Bond prices saw initial strength but gave back ground over the course of the session to close only modestly higher. Subsequently, the yield on the benchmark ten-year note, which moves opposite of its price, edged down by 1.3 basis points to 1.617 percent.
The modest strength among treasuries came as traders looked for safe havens amid news of a jump in new coronavirus cases.
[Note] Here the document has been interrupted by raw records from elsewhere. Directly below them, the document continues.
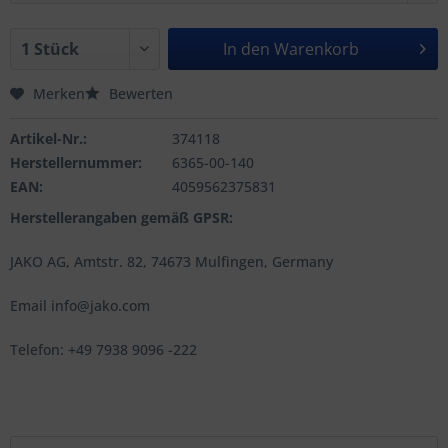
In den
Warenkorb
Merken
Bewerten
Artikel-Nr.:
374118
Herstellernummer:
6365-00-140
EAN:
4059562375831
Herstellerangaben gemäß GPSR:
JAKO AG, Amtstr. 82, 74673 Mulfingen, Germany
Email info@jako.com
Telefon: +49 7938 9096 -222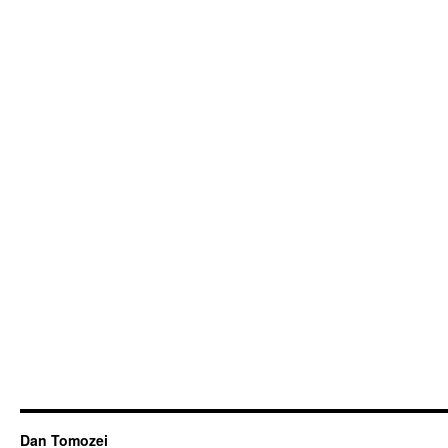
Dan Tomozei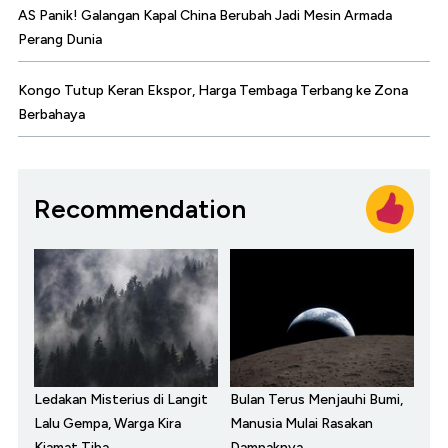
AS Panik! Galangan Kapal China Berubah Jadi Mesin Armada
Perang Dunia
Kongo Tutup Keran Ekspor, Harga Tembaga Terbang ke Zona
Berbahaya
Recommendation
Ledakan Misterius di Langit
Bulan Terus Menjauhi Bumi,
Lalu Gempa, Warga Kira
Manusia Mulai Rasakan
Kiamat Tiba
Dampaknya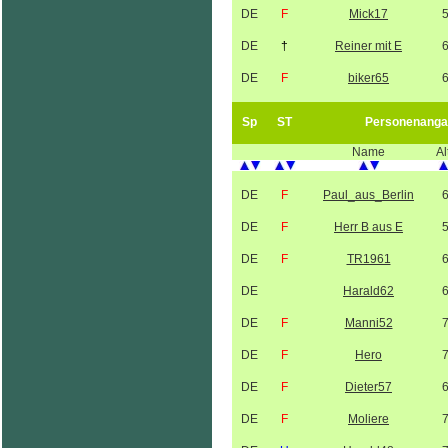
DE
F
Mick17
DE
†
Reiner mit E
DE
F
biker65
Sp
ST
Personenanga
Name
Al
DE
F
Paul_aus_Berlin
DE
F
Herr B aus E
DE
F
TR1961
DE
Harald62
DE
F
Manni52
DE
F
Hero
DE
F
Dieter57
DE
F
Moliere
Officials revealed an additional 242 deaths from the coronavirus in the Chinese province of Hubei as well as 14,840 new confirmed cases.
While the jump in confirmed cases was partly due to the adoption of new methodology for counting infections, the spike has still led to renewed fears about the outbreak.
On the U.S. economic front, the Labor Department released a report showing a modest increase in consumer prices in the month of January.
The Labor Department said its consumer price index inched up by 0.1 percent in January after rising by 0.2 percent in December. Economists had expected prices to increase by 0.2 percent.
Core consumer prices, which exclude food and energy prices, rose by 0.2 percent in January after ticking up by 0.1 percent in the previous month. The increase in core prices matched economist estimates.
A separate report from the Labor Department showed first-time claims for U.S. unemployment benefits inched up by less than expected in the week ended February 8th.
The report said initial jobless claims crept up to 205,000, an increase of 2,000 from the previous week’s revised level of 203,000.
Economists had expected jobless claims to rise to 210,000 from the 202,000 originally reported for the previous week.
Meanwhile, the Treasury Department revealed that its auction of $19 billion worth of thirty-year bonds attracted above average demand.
The thirty-year bond auction drew a high yield of 2.061 percent and a bid-to-cover ratio of 2.43, while the ten previous thirty-year bond auctions had an average bid-to-cover ratio of 2.28.
The bid-to-cover ratio is a measure of demand that indicates the amount of bids for each dollar worth of securities being sold.
Traders have not paid much attention to U.S. economic data recently but are likely to keep an eye on Friday’s reports on retail sales, industrial production and consumer sentiment.